===== Records supplied

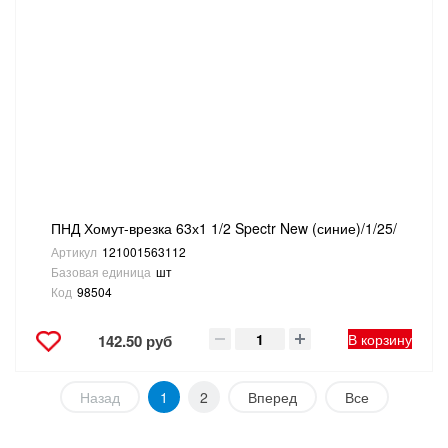
ПНД Хомут-врезка 63х1 1/2 Spectr New (синие)/1/25/
Артикул
121001563112
Базовая единица
шт
Код
98504
В корзину
142.50 руб
Назад
1
2
Вперед
Все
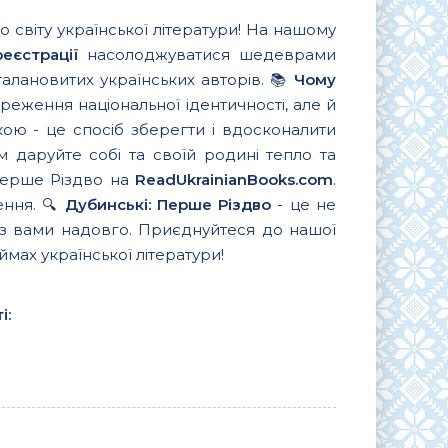
о світу української літератури! На нашому
еєстрації
насолоджуватися шедеврами
 талановитих українських авторів. 📚
Чому
еження національної ідентичності, але й
кою - це спосіб зберегти і вдосконалити
 даруйте собі та своїй родині тепло та
 Перше Різдво на
ReadUkrainianBooks.com
.
ення. 🔍
Дубинські: Перше Різдво
- це не
я з вами надовго. Приєднуйтеся до нашої
ймах української літератури!
і:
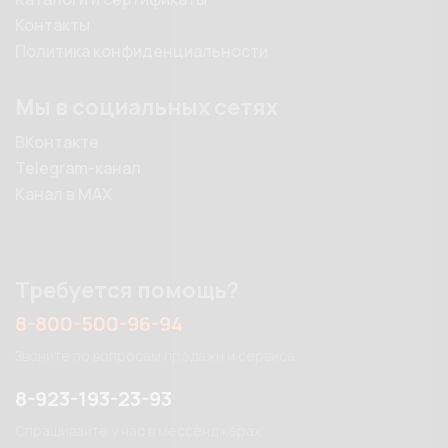
Контакты
Политика конфиденциальности
Мы в социальных сетях
ВКонтакте
Telegram-канал
Канал в MAX
Требуется помощь?
8-800-500-96-94
Звоните по вопросам продажи и сервиса
8-923-193-23-93
Спрашивайте у нас в мессенджерах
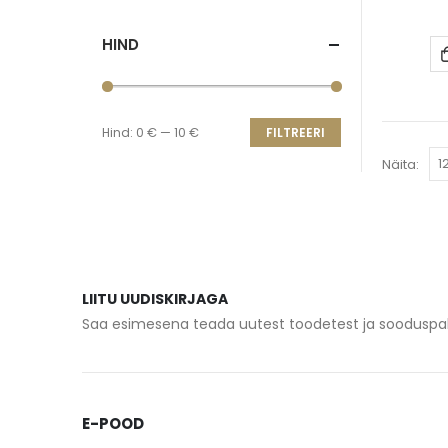
HIND
Hind:
0 €
—
10 €
FILTREERI
Näita:
LIITU UUDISKIRJAGA
Saa esimesena teada uutest toodetest ja sooduspa
E-POOD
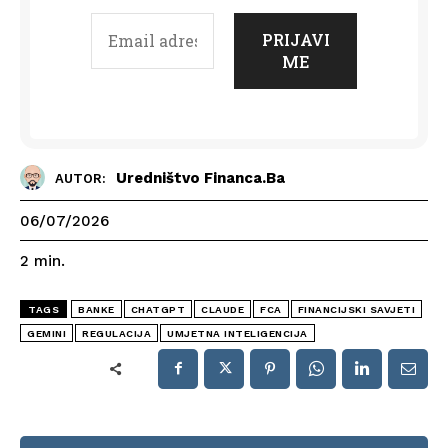
Uredništvo Financa.ba
AUTOR:
06/07/2026
2
min.
TAGS
BANKE
CHATGPT
CLAUDE
FCA
FINANCIJSKI SAVJETI
GEMINI
REGULACIJA
UMJETNA INTELIGENCIJA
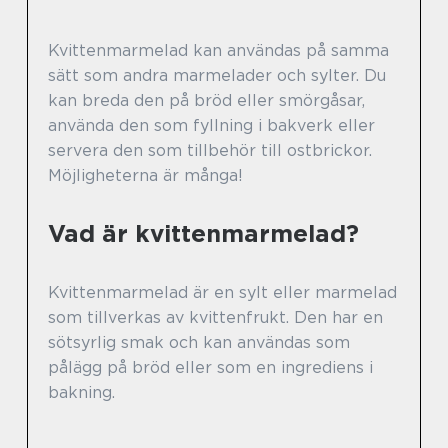
Kvittenmarmelad kan användas på samma
sätt som andra marmelader och sylter. Du
kan breda den på bröd eller smörgåsar,
använda den som fyllning i bakverk eller
servera den som tillbehör till ostbrickor.
Möjligheterna är många!
Vad är kvittenmarmelad?
Kvittenmarmelad är en sylt eller marmelad
som tillverkas av kvittenfrukt. Den har en
sötsyrlig smak och kan användas som
pålägg på bröd eller som en ingrediens i
bakning.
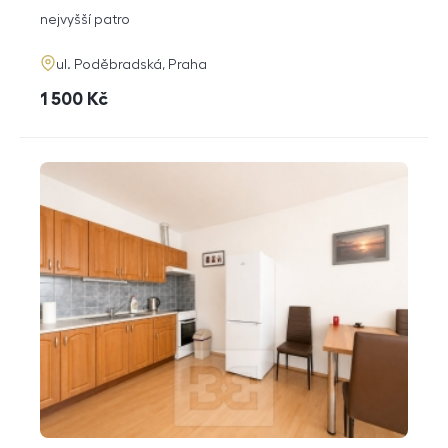
dispozice
funkce
nejvyšší patro
adresa
ul. Poděbradská, Praha
cena
1 500
Kč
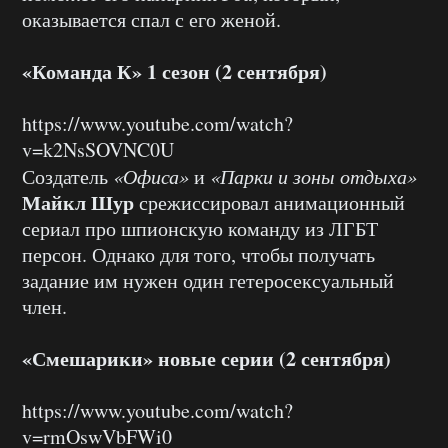
оказывается спал с его женой.
«Команда К» 1 сезон (2 сентября)
https://www.youtube.com/watch?
v=k2NsSOVNC0U
Создатель
«Офиса»
и
«Парки и зоны отдыха»
Майкл Шур
срежиссировал анимационный
сериал про шпионскую команду из ЛГБТ
персон. Однако для того, чтобы получать
задание им нужен один гетеросексуальный
член.
«Смешарики» новые серии (2 сентября)
https://www.youtube.com/watch?
v=rmOswVbFWi0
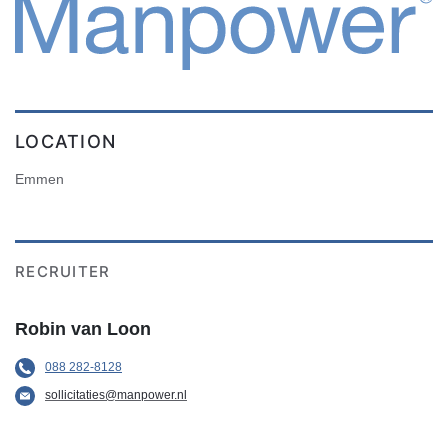
LOCATION
Emmen
RECRUITER
Robin van Loon
088 282-8128
sollicitaties@manpower.nl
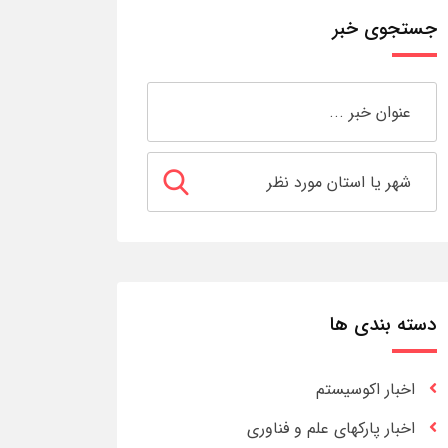
جستجوی خبر
دسته بندی ها
اخبار اکوسیستم
اخبار پارکهای علم و فناوری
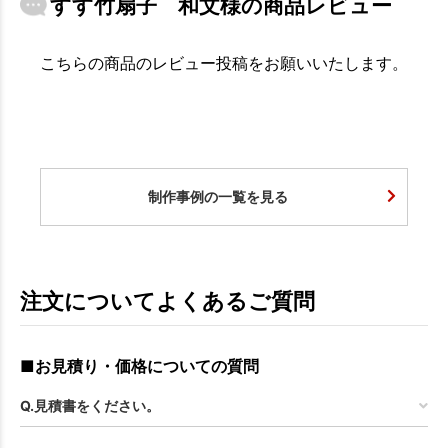
すす竹扇子 和文様の商品レビュー
こちらの商品のレビュー投稿をお願いいたします。
制作事例の一覧を見る
注文についてよくあるご質問
■お見積り・価格についての質問
Q.見積書をください。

==========

**What is being asked:** All lines holding the word "української" must be copied from the data.

**Answer for this exercise:**
о світу української літератури! На нашому
ймах української літератури!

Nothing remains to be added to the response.